Feature Interaction Importance

Feature Interaction Importance provides full transparency into interactions between all model's features, combined with the ability to sort, filter and rank these bi-variate interactions. The interactions are ranked by Importance Measure to zero in on the most important bi-variate interaction.

Generating data: If this is the first time the interaction importance data is being requested, the data need to be generated first by clicking the "Generate Interaction Data" button. The below prompt will come up:

In the above prompt, select the date range and enable/disable generation for live portion of the model - this will generate the data automatically for live model every time the model is re-trained, at the frequency that is pre-defined at setup.

Interpretation:

The screen can be presented in both a list and card view, ranked by the importance measures as shown below:

List View:

Showcases bi-variate feature interactions, ranked by Importance

Card View:

Showcases bi-variate feature interactions in an intuitive card view. Y axis represents the Buy/Sell signal strengths, first feature is plotted on X axis and dot color gradient from blue (low) to orange (high) represents the value of the second feature. 
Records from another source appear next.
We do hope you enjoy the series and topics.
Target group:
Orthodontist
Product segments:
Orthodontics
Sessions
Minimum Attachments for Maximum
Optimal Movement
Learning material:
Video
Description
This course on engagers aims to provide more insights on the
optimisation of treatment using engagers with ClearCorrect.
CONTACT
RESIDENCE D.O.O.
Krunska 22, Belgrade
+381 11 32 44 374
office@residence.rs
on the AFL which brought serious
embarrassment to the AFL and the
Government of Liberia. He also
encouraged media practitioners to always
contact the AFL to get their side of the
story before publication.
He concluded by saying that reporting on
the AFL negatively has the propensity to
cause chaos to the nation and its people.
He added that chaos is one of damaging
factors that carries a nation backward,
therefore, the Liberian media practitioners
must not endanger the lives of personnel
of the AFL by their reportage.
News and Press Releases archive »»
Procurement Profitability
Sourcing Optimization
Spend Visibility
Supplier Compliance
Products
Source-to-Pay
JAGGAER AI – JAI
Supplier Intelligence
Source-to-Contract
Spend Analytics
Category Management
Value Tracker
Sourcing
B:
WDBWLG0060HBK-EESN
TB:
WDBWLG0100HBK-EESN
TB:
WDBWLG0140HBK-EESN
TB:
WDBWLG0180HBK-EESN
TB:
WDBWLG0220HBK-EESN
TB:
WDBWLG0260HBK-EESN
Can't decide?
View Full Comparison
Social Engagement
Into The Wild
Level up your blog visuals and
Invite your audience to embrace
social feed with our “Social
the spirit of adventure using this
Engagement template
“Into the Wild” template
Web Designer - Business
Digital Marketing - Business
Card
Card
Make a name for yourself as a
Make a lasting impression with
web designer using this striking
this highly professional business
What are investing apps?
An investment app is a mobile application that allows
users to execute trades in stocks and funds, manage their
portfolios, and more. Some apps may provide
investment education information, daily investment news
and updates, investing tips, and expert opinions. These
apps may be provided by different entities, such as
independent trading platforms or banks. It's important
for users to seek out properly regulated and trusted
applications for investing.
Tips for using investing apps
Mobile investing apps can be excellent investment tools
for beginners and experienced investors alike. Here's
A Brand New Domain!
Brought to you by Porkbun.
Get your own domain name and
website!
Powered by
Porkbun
The search bar at the top that can be used to narrow down the features to only the ones of interest. User can also filter by Transformation and Normalization. For example you can filter only Absolute values (Transformation) and Local Z-scores (Normalization). 

Lastly, the Importance Measure could be either the Maximum Absolute value or the Mean Absolute value, such as:

- mean takes the average absolute importance across all instances of those 2 feature combos
- max takes the maximum absolute importance
Therefor, in a series that had importance of [2, -7, 0, 0, 0, 0] the max score would be 7, and a mean score of wound be 1.5.
Mean best shows how the features are correlated and maximum focuses on outliers.

Interpreting two-factor interactions: clicking on each individual row or card will bring up a pop-out with detailed bi-variate chart.

The plot demonstrates how the two selected features interact in relation to Buy/Sell signal strength.

Using the plot above as an example - we are looking at an interaction between Analyst Expectations and Log Market Cap. Analyst Expectations are represented by the color scale on the right, Log Market Cap is plotted on the X axis and Buy/Sell signal on the Y axis.

The plot shows us that Analyst Expectations are somewhat weakly correlated with a Buy/Sell signal for high Market Cap companies, and there is less scatter, outcome are more uniform for high Market Cap stocks. However, high Analyst Expectations for smaller companies could actually be a Sell signal, while low expectations for small companies could generate a strong Buy.

Note: 

1) Axes can be swapped to get different perspective on the interactions.

2) Axes can be plotted based on Value or Percentiles, which normalizes factor values for potentially cleaner representation.

3) For binary variables (True / False) such as Sectors - value of 1 (bright orange) will represent True and 0 will be false.